A Japanese man was expelled from Taiwan on Monday after he filmed himself and another Japanese visitor holding up a Chinese Communist flag and proclaiming “Taiwan belongs to China” at a shopping district in Taipei.
According to Taiwanese officials, both individuals were Japanese nationals who took advantage of visa-free travel to Taiwan. They performed their demonstration at the busy Ximending shopping district in Taipei, using a microphone to amplify their voices as they proclaimed their “love” for the Chinese Communist regime.
The Japanese men uploaded video of their demonstration to several social media accounts, including China’s heavily censored microblogging platform Weibo.
China’s state-run Global Times found a Weibo account that appears to belong to one of the men, who gave his real name as “Hiroyuki Tanaka.” He claimed to be a recent graduate of Waseda University in Tokyo who has studied and worked in China.
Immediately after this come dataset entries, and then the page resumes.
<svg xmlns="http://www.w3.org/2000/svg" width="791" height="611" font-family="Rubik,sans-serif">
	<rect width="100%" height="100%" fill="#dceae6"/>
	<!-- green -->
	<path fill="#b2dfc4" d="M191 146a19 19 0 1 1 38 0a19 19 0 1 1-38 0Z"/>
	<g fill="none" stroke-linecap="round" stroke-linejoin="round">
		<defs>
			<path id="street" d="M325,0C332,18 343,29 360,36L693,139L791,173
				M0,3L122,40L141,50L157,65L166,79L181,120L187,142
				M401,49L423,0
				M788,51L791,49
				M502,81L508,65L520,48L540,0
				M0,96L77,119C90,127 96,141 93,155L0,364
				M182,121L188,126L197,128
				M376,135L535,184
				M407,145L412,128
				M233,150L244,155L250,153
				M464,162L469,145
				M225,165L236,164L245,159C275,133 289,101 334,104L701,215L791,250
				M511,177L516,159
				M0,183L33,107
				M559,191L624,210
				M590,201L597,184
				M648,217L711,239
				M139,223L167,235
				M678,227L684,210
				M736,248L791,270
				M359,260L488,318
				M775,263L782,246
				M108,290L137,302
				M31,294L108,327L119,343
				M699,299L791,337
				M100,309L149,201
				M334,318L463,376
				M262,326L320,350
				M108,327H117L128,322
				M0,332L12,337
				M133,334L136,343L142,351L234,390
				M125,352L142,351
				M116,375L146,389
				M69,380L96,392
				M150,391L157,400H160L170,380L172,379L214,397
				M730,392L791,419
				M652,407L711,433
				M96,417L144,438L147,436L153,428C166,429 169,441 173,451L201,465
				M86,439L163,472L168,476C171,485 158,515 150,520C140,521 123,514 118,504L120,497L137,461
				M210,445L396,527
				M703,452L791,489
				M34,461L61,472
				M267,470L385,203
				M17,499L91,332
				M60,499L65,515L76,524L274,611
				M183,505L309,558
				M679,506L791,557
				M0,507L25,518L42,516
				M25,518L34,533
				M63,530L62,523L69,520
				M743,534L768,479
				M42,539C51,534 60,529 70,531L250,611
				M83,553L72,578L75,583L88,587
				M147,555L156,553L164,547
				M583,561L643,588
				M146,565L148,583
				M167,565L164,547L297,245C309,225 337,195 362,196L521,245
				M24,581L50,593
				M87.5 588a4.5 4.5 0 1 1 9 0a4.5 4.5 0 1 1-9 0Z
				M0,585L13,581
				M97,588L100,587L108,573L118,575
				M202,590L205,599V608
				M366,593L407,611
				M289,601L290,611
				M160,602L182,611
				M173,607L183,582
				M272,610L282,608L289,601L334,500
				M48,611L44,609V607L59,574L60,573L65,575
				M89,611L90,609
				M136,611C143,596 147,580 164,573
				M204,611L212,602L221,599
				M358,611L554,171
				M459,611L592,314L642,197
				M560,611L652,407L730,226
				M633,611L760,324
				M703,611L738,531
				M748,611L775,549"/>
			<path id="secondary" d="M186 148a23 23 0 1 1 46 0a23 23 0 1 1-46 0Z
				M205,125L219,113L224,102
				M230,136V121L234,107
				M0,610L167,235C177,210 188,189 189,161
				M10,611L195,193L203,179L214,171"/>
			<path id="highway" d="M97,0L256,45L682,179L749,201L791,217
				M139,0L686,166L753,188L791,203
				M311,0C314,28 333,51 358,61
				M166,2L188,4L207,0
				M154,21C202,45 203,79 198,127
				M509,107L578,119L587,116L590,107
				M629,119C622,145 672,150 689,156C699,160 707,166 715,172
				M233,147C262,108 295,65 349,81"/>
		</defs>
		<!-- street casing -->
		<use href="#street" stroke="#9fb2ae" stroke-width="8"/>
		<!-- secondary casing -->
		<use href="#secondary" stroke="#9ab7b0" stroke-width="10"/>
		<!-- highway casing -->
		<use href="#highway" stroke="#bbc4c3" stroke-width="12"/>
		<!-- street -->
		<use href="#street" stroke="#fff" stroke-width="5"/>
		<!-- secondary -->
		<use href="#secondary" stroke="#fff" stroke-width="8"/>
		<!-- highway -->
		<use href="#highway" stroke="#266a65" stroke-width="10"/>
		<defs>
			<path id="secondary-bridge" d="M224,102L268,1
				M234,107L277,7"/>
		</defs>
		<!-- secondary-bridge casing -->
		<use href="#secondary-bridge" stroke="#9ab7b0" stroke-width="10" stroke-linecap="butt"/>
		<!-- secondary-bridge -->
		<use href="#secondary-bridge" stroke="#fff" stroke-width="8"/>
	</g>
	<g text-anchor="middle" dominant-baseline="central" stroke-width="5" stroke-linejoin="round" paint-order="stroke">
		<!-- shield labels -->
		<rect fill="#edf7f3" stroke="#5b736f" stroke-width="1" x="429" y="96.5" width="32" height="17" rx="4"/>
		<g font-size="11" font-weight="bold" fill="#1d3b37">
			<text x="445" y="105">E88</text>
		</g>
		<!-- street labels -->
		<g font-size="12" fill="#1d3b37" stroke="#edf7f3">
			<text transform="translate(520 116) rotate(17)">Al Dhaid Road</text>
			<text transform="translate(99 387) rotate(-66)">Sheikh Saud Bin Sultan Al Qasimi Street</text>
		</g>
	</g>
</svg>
In one of his older Weibo posts, he claimed to be married to a Taiwanese woman.
The Tanaka account posted a video of him making declarations such as “Taiwan is China’s territory, this is a fact” and “I absolutely support the one-China principle.”
In another video, both of the Japanese men made statements such as “We are Japanese, we love China” and “We like China very much,” speaking in both Japanese and Chinese.
Taiwan’s National Immigration Agency (NIA) said on Tuesday the other Japanese man called himself “Aira Todomi.”
A number of angry Taiwanese social media users reported Todomi’s videos on TikTok to the NIA. The agency deemed him to be in violation of Taiwan’s Immigration Act, which stipulates that foreigners can be denied entry to the island if they are “believed to endanger national interests, public security, public order, or the good customs of the State.”
The NIA said Tanaka was deported on Monday morning. Todomi left Taiwan of his own volition after recording the video, so he would be barred from re-entry.